Vrooman was a political hostess in Washington, D.C. During World War I, she accompanied her husband, a federal agriculture official, on a trip to Europe for coordinating food relief; she also worked with the YMCA serving American troops at the front. She formed a jazz band of musical soldiers, and often served cocoa to soldiers from Illinois in canteens. "I have no children, I am in perfect health," she explained of her efforts. "I am fortunate enough to be able to speak both French and Italian. If, instead of looking for an opportunity to get into war work, I were looking for an excuse to avoid it, I could not find one." For her contributions to troop morale, she was made an honorary member of the Veterans of Foreign Wars post in Bloomington.

Vrooman opened her home for a makeshift hospital during the 1918 influenza pandemic. She lectured on, and supported the founding of, the International Court of Justice. She organized a 1922 carnival to raise funds for Quaker war relief in Russia. She was active in the Illinois Federation of Women's Clubs. During World War II, she opened a floor of her large home for soldiers' apartments.

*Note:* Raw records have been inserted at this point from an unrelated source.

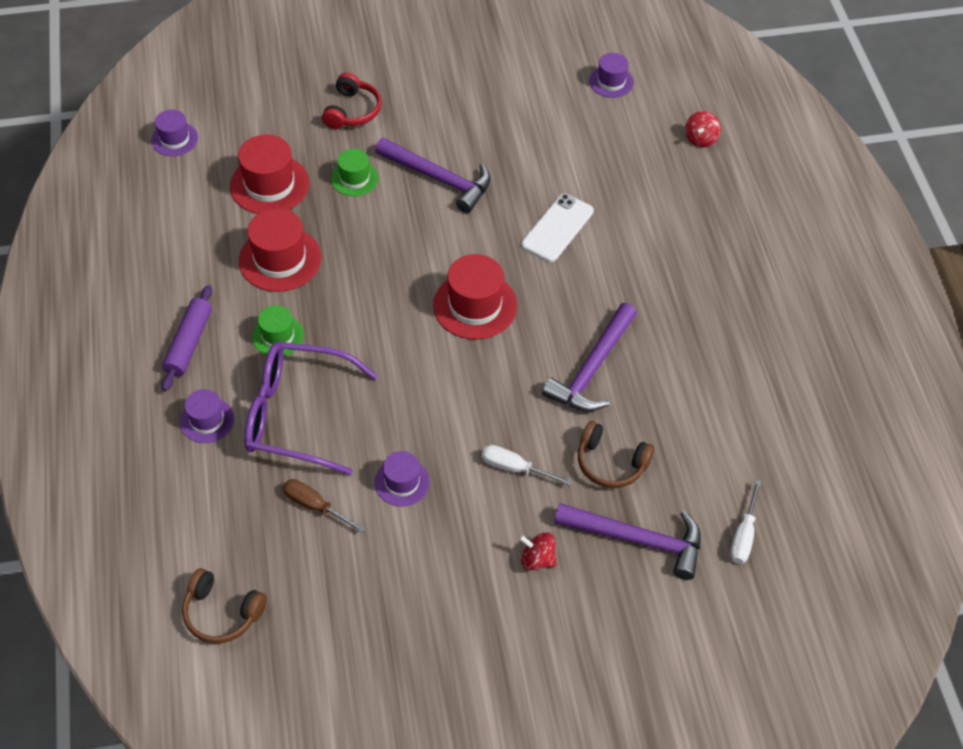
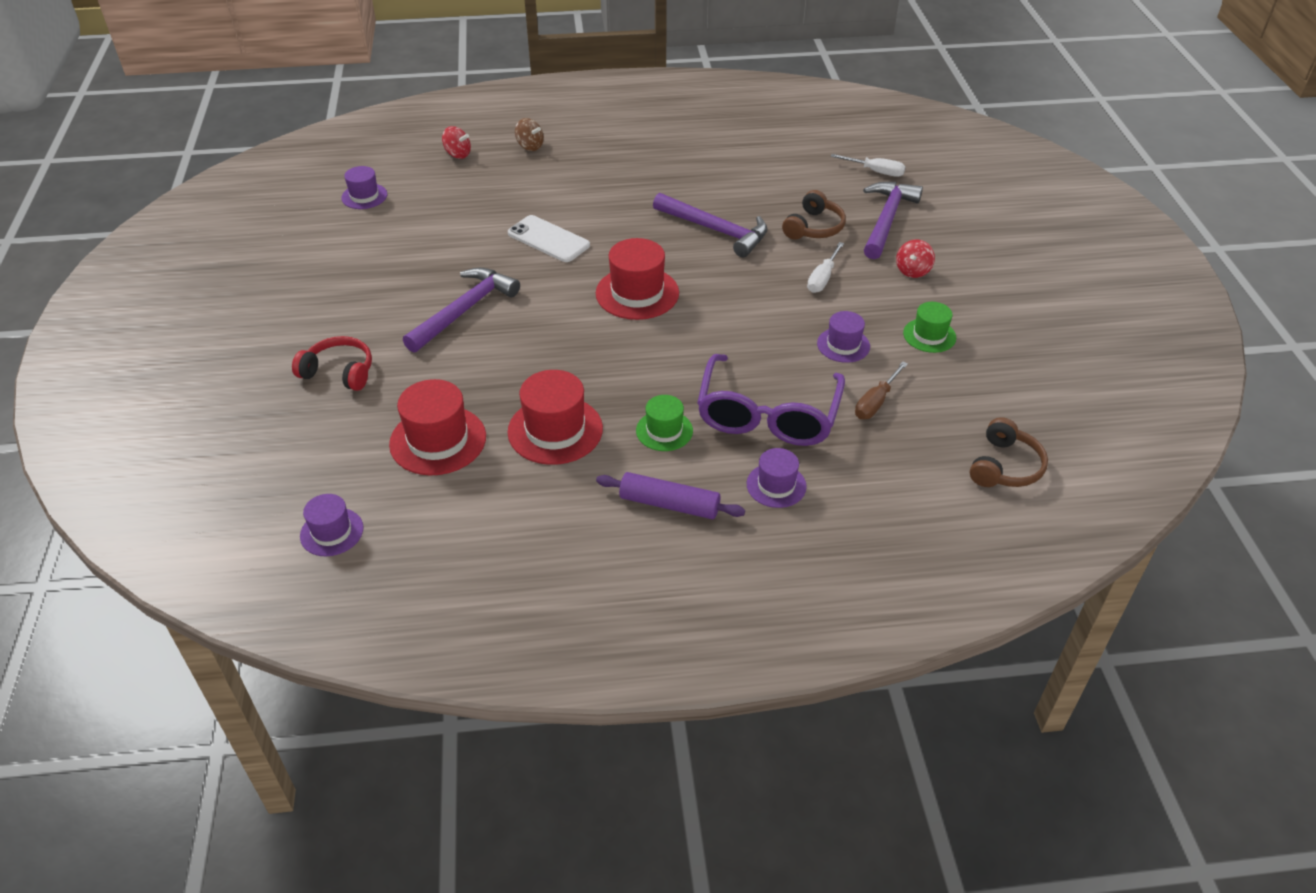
camera: 85 degrees left, 10 degrees down
green hat [331,149,378,196] -> green hat moved to [903,302,956,353]
none -> brown spinning top [515,118,544,151]

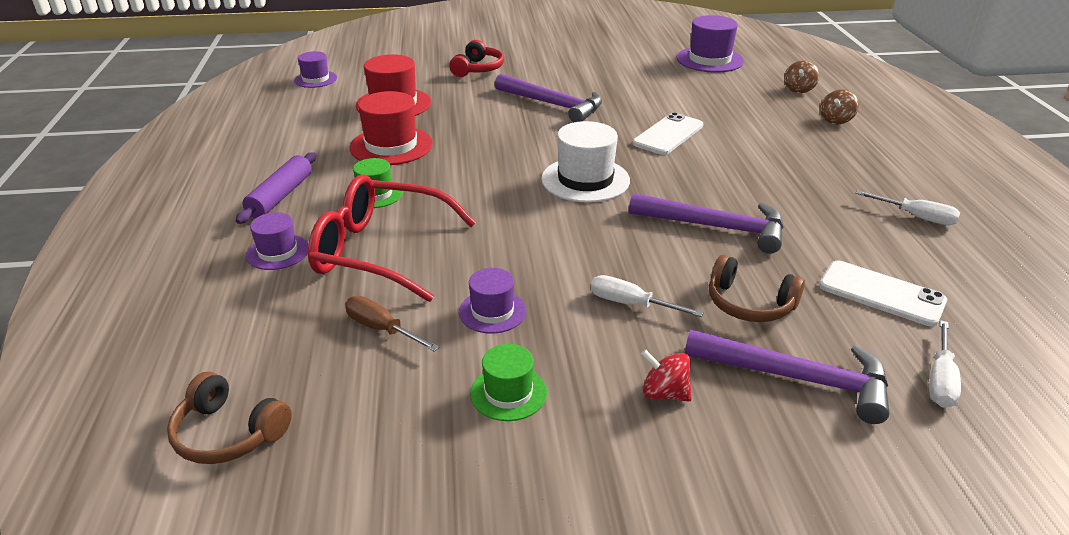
camera: 90 degrees right, 10 degrees down
purple hat [341,166,387,209] -> purple hat [677,15,744,73], size x1.67
red spinning top [442,126,471,159] -> brown spinning top [784,60,819,93]
red hat [596,238,679,320] -> white hat [541,121,630,203]
purple hammer [653,193,768,257] -> purple hammer turned 105 degrees counterclockwise [629,193,784,254]
purple glasses [697,354,845,446] -> red glasses [308,174,476,302]
none -> white phone [819,261,947,326]
none -> white screwdriver [855,190,960,225]

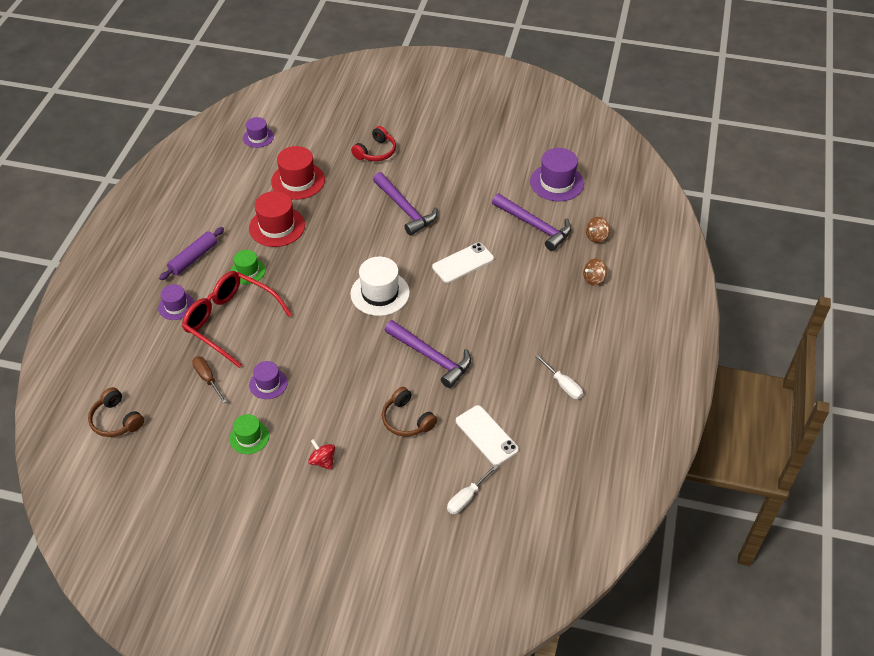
camera: 20 degrees right, 15 degrees up
white screwdriver [591,275,704,317] -> none
purple hammer [685,329,890,424] -> purple hammer moved to [492,194,571,251]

In addition to her literary and philanthropic pursuits, Vrooman was known for her whole wheat bread. She sold loaves at fundraising events. Poet Vachel Lindsay promised to write a sonnet to her bread, and Eleanor Roosevelt mentioned the bread in a newspaper column.

== Personal life ==
Julia Scott married Carl Schurz Vrooman in 1896. They were married for 69 years; Carl Vrooman died in 1966, and Julia Scott Vrooman died at home in 1981, aged 104 years. Her family's mansion in Chenoa was added to the National Register of Historic Places in 1983. Her Bloomington mansion has been a bed-and-breakfast inn in recent years.